Üniversiteye tekrar başladığım dönemlerde mavi kutu denilen bir cihaz keşfedildiğini duyduk. Elektronik cihazlar telefonlara yerleştiriliyordu ve dünyanın her yeri ile iletişime geçilebiliyordu. Biz de bu konuda çalışmaya başladık. Çiplerle doğru ses tonunu elde etmeyi başardık. HP nin hesap makinesi de o dönemin yankılı icatlarından biriydi.

Kullanılan çipler ürünü belirliyordu. Yani inovasyon çipe inmişti.

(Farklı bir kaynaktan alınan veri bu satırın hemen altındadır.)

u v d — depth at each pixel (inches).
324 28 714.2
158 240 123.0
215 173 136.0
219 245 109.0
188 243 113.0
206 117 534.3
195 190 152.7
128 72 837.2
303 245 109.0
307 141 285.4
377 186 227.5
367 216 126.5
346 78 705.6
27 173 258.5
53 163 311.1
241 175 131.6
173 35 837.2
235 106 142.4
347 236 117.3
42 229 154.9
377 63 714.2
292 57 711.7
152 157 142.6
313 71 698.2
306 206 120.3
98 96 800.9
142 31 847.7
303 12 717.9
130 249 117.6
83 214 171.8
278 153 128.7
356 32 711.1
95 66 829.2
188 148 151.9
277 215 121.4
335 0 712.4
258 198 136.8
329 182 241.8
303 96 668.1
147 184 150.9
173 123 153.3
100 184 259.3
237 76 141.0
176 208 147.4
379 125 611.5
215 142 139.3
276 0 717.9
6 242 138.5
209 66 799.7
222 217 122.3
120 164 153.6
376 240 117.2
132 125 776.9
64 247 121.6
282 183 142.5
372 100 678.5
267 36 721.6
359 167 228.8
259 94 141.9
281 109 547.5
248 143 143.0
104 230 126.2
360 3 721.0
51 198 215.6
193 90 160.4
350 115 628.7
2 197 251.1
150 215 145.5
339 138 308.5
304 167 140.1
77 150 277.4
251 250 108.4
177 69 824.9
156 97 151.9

Daha sonraki dönemlerde bir oyun tasarladım. Tv sinyalleri ve çiplerle birlikte. TV ye video yu ekledim, yatay ve dikey olarak çipleri yerleştirdim. Pedalleri aşağı yukarı hareket ettirerek topla oynayabiliyordunuz.  Jobs bu oyunu gördü ve bana 4 gün içinde  video oyunu tasarla dedi. 4 gece uyumadık, counter çiplerle çalıştık, 1 çip 250 tuğlayı tututyordu, güç bir tasarımdı. Renkli TV sinyallerinden esinlenerek 1-0 mantığını kurguladım. Sonra pedal ve toplarla oyun yerine karakterlerle oyunu tasarladım. Jobs ise satış yollarını buldu ve ben tasarlıyordum o satıyordu.

Sonra kendi bilgisayarımı hazırlamaya karar verdim, 2 çip kullanarak küçük bir program yazdım, 32 çip yerine 8 çip kullandım. Bu bir devrimdi,  en sevdiğim sözcük devrimdir.

Bilgisayar şirketleri yaptığım bilgisayarı sunduğumda bunu kullanamayız dediler. HP ye bu küçük makineyi 800 $ a yapın dedim, 5 kez reddettiler. Şirket kurmaya karar verdik, Jobs’la Apple Computer’ı kurduk. Apple daha önce plak şirketi idi, onu bilgisayar şirketi yaptık. 9 günde şirketin %90 ına sahip olduk. Jobs 50.000 $ lık sipariş almıştı, HP de yıllık maaşım 25.000 $ dı. Bilgisayar parçalarını krediyle aldık, mağazaya götürüp sattık. ABD de ünlü olmaya başladık, dergiler bunun gelecek olduğunu söylüyordu. Ve macera böyle başladı..

Jobs’un tekrar Apple’a dönmesiyle, olgunlaştığını gördüm, kendi şirketinde herşeyi daha iyi öğrenmişti. Sadık müşteri kitlesi yaratmak gerektiğini düşünüyordu. “ı” lar böyle ortaya çıktı, farklılaştırılmış ürünlerdi bunlar. Apple insanı iyi hissettirmeyi amaçladı hep.

Bir ara uçak kazası geçirdiğim dönemden sonra 10 yaşındaki çocuklara bilgisayarı nasıl kullanacaklarını öğrettim. Düşünmeyi öğretmenin önemli olduğunu keşfettim. Onların düşünce sistemleri, tepkileri tasarımlarda bana yol gösterdi.

Şimdi şöyle sorular var;

Bilgisayar insan beyni gibi çalışabilir mi ? Düşünme öğretilebilir mi ?

Google’a girdiğinizde her soruya cevap bulabiliyorsunuz, peki insan gibi düşünecek bilgisayarlar yapabilir miyiz ?

Gelecekte insan gibi düşünebilen, bilinç sahibi, insanlardan daha hızlı bilgisayarlar ortaya çıkacak. Cihazlar artık kişilik sahibi olmuş durumda, nerede olduğumuzu biliyor, bizi duyuyor ve görüyor, dokunduğunuzda hissediyorlar.